YOUR ASSIGNMENT: Reproduce the text of every entry below word for word, leaving out the pictures.

Collected data
== Segment start ==

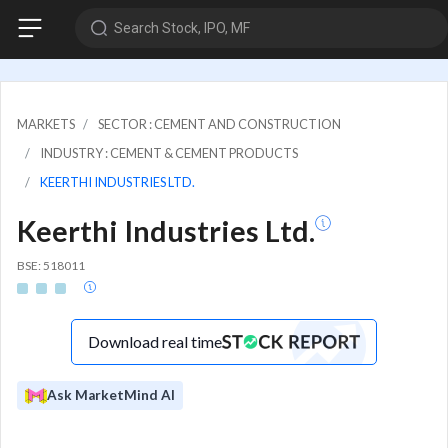
Search Stock, IPO, MF
MARKETS
SECTOR : CEMENT AND CONSTRUCTION
INDUSTRY : CEMENT & CEMENT PRODUCTS
KEERTHI INDUSTRIES LTD.
Keerthi Industries Ltd.
BSE: 518011
Download real time
Ask MarketMind AI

== Segment end ==

FINISHED EXERCISE:
Search Stock, IPO, MF
MARKETS
SECTOR : CEMENT AND CONSTRUCTION
INDUSTRY : CEMENT & CEMENT PRODUCTS
KEERTHI INDUSTRIES LTD.
Keerthi Industries Ltd.
BSE: 518011
Download real time
Ask MarketMind AI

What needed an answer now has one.